LaRose, 46, lived in Pennsburg, Montgomery County, Pa., before moving to Europe in August 2009, authorities said.

She called herself JihadJane in a YouTube video in which she said she was "desperate to do something somehow to help" ease the suffering of Muslims, the indictment said. According to the 11-page document, she agreed to obtain residency in a European country and marry one of the terrorists to enable him to live there.

She traveled abroad with a U.S. passport stolen from a male friend and intended to give it to one of her "brothers," the indictment said. She hoped to "live and train with jihadists and to find and kill" the targeted artist, it said.

"Today's indictment, which alleges that a woman from suburban America agreed to carry out murder overseas and to provide material support to terrorists, underscores the evolving nature of the threat we face," said David Kris, assistant attorney general for national security.

LaRose also agreed to provide financial help to her co-conspirators in Asia and Europe, the indictment charged.

LaRose has been in federal custody since her Oct. 15 arrest in Philadelphia, authorities said.

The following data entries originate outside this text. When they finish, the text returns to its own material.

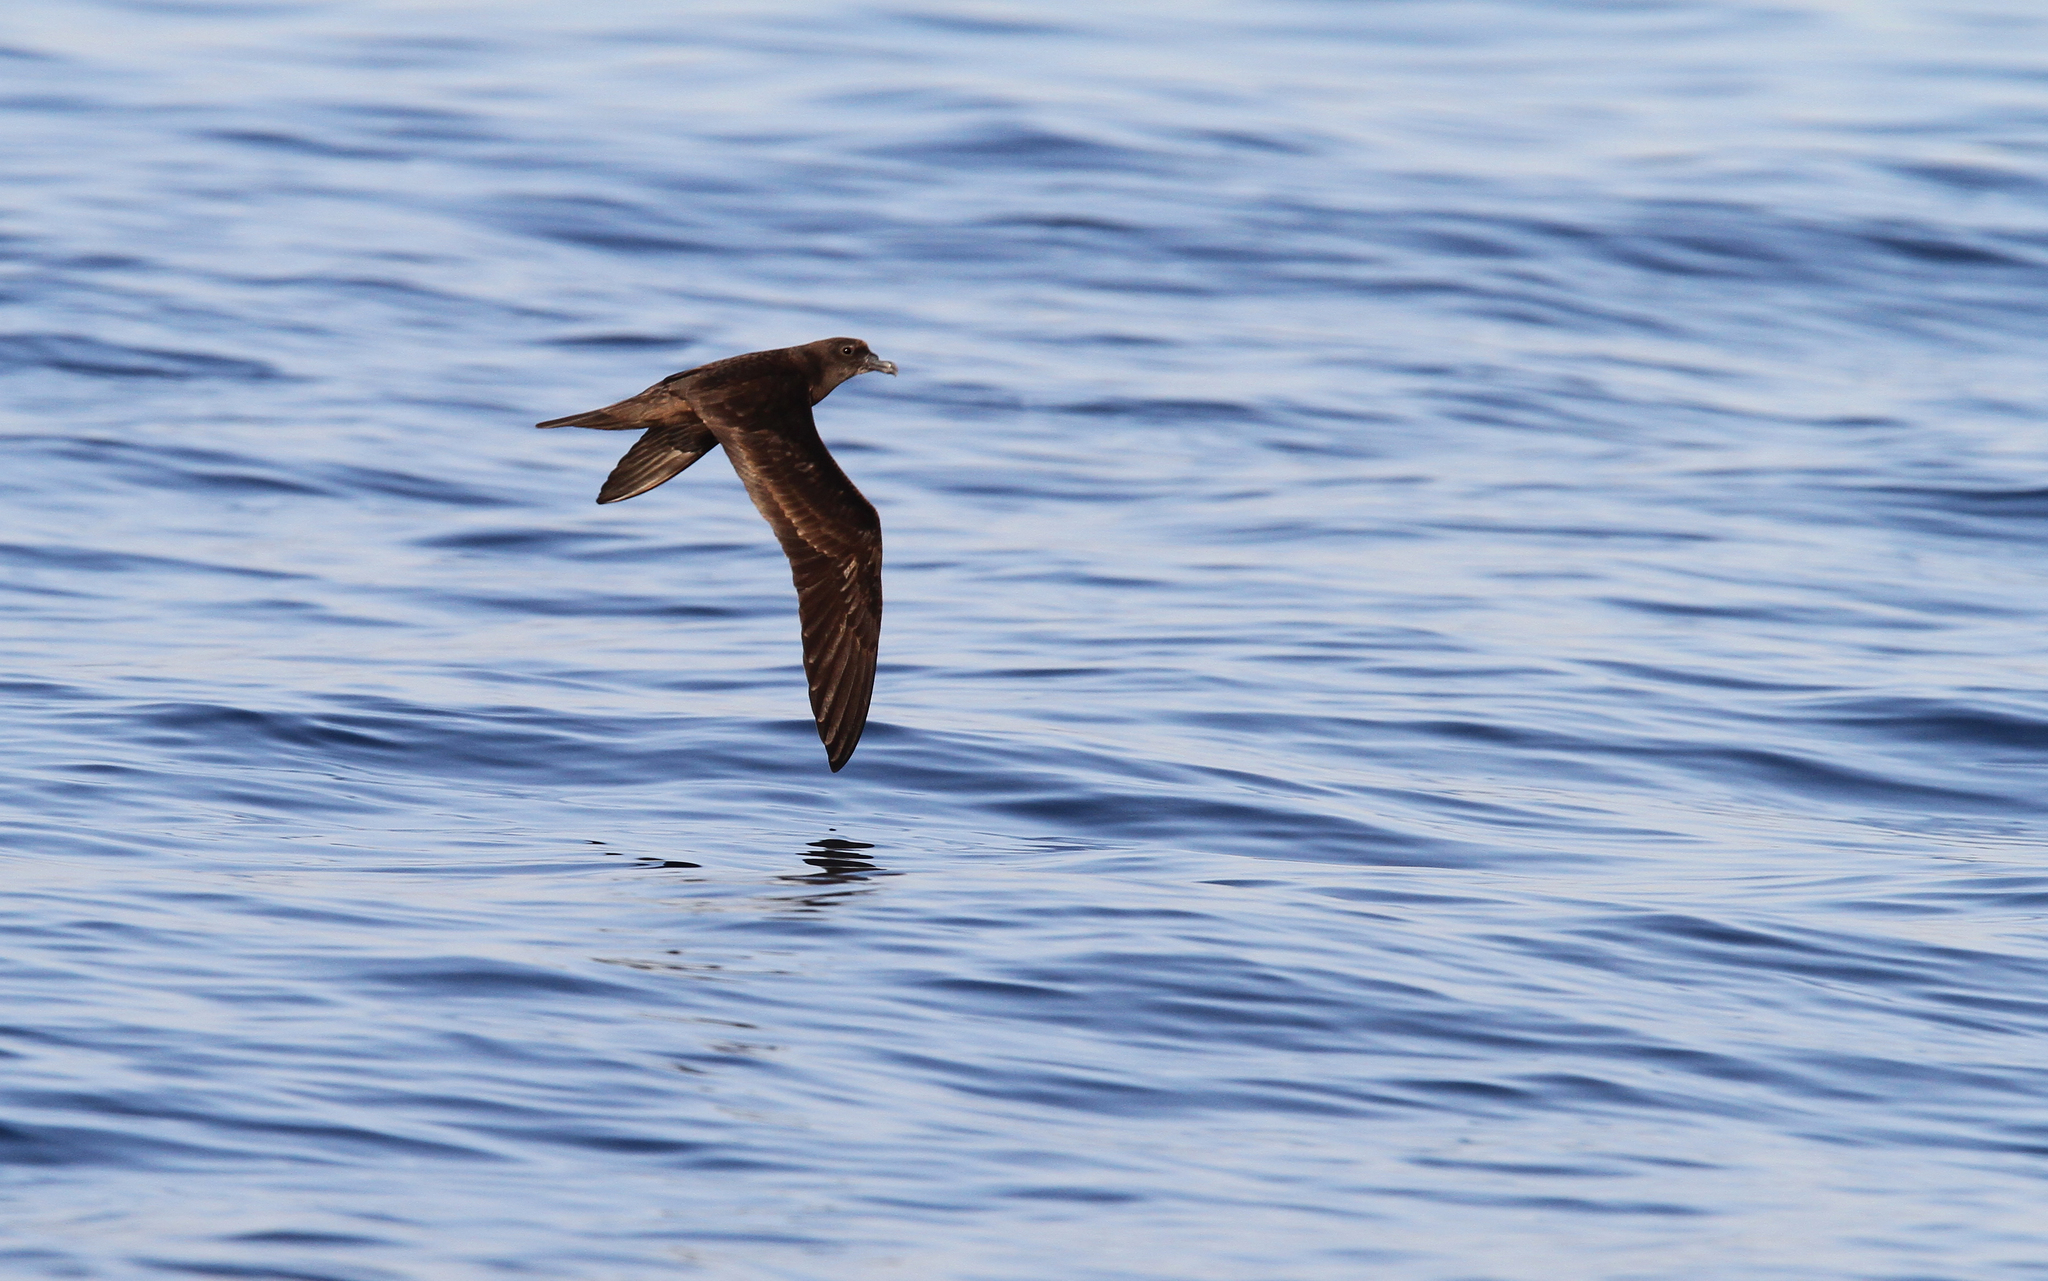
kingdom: Animalia
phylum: Chordata
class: Aves
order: Procellariiformes
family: Procellariidae
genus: Bulweria
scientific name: Bulweria fallax
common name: Jouanin's petrel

She had an initial court appearance the next day but didn't enter a plea.

Her federal public defender Mark T. Wilson declined to comment Tuesday.

Department of Justice spokesman Dean Boyd said the case represents "one of only a few such cases nationwide in which females have been charged with terrorism violations." He declined to comment further on it.

In recent years, the only other women charged in the U.S. with terror violations were lawyer Lynne Stewart, convicted of helping imprisoned blind Sheik Omar Abdel Rahman communicate with his followers, and Aafia Siddiqui, a Pakistani scientist found guilty of shooting at U.S. personnel in Afghanistan while yelling, "Death to Americans!"

But neither of those cases involved the kind of plotting attributed to LaRose - a woman charged with trying to foment a terror conspiracy to kill someone overseas.

Stewart has insisted she is "not a traitor," while Siddiqui has accused U.S. authorities of lying about her.